▶ _WHAT TO WORK ON_
Could you print every record below exactly as written?

Collected data
*** Begin section ***
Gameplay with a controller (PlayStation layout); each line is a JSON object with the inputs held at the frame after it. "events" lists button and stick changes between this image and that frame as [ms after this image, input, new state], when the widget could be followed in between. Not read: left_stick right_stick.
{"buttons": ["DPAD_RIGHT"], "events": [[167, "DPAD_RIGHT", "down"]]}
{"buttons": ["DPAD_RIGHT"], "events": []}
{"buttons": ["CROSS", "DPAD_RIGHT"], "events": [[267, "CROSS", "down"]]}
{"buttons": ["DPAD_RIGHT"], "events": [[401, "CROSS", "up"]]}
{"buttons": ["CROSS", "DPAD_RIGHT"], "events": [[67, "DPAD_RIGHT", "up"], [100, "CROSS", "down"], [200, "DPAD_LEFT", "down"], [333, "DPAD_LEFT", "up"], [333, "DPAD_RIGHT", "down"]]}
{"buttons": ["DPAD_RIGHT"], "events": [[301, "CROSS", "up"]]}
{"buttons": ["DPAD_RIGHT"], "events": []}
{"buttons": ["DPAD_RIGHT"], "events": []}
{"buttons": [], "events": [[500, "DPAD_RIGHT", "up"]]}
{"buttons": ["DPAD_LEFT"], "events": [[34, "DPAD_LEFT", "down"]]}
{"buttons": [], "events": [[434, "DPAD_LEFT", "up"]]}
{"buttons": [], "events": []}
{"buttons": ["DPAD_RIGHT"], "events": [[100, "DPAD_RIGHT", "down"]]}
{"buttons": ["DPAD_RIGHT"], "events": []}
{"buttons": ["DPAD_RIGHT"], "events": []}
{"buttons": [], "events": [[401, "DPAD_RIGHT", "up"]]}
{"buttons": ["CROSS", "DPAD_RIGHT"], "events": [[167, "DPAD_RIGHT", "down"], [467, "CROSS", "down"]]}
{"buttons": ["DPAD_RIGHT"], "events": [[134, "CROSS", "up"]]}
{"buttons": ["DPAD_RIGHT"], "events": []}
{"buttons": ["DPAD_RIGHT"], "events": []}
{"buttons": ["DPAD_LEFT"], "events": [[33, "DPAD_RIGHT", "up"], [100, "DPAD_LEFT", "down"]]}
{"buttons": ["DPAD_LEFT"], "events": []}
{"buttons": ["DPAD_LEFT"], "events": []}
*** End section ***
▶ _ANSWER FOR THIS EXERCISE_
Gameplay with a controller (PlayStation layout); each line is a JSON object with the inputs held at the frame after it. "events" lists button and stick changes between this image and that frame as [ms after this image, input, new state], when the widget could be followed in between. Not read: left_stick right_stick.
{"buttons": ["DPAD_RIGHT"], "events": [[167, "DPAD_RIGHT", "down"]]}
{"buttons": ["DPAD_RIGHT"], "events": []}
{"buttons": ["CROSS", "DPAD_RIGHT"], "events": [[267, "CROSS", "down"]]}
{"buttons": ["DPAD_RIGHT"], "events": [[401, "CROSS", "up"]]}
{"buttons": ["CROSS", "DPAD_RIGHT"], "events": [[67, "DPAD_RIGHT", "up"], [100, "CROSS", "down"], [200, "DPAD_LEFT", "down"], [333, "DPAD_LEFT", "up"], [333, "DPAD_RIGHT", "down"]]}
{"buttons": ["DPAD_RIGHT"], "events": [[301, "CROSS", "up"]]}
{"buttons": ["DPAD_RIGHT"], "events": []}
{"buttons": ["DPAD_RIGHT"], "events": []}
{"buttons": [], "events": [[500, "DPAD_RIGHT", "up"]]}
{"buttons": ["DPAD_LEFT"], "events": [[34, "DPAD_LEFT", "down"]]}
{"buttons": [], "events": [[434, "DPAD_LEFT", "up"]]}
{"buttons": [], "events": []}
{"buttons": ["DPAD_RIGHT"], "events": [[100, "DPAD_RIGHT", "down"]]}
{"buttons": ["DPAD_RIGHT"], "events": []}
{"buttons": ["DPAD_RIGHT"], "events": []}
{"buttons": [], "events": [[401, "DPAD_RIGHT", "up"]]}
{"buttons": ["CROSS", "DPAD_RIGHT"], "events": [[167, "DPAD_RIGHT", "down"], [467, "CROSS", "down"]]}
{"buttons": ["DPAD_RIGHT"], "events": [[134, "CROSS", "up"]]}
{"buttons": ["DPAD_RIGHT"], "events": []}
{"buttons": ["DPAD_RIGHT"], "events": []}
{"buttons": ["DPAD_LEFT"], "events": [[33, "DPAD_RIGHT", "up"], [100, "DPAD_LEFT", "down"]]}
{"buttons": ["DPAD_LEFT"], "events": []}
{"buttons": ["DPAD_LEFT"], "events": []}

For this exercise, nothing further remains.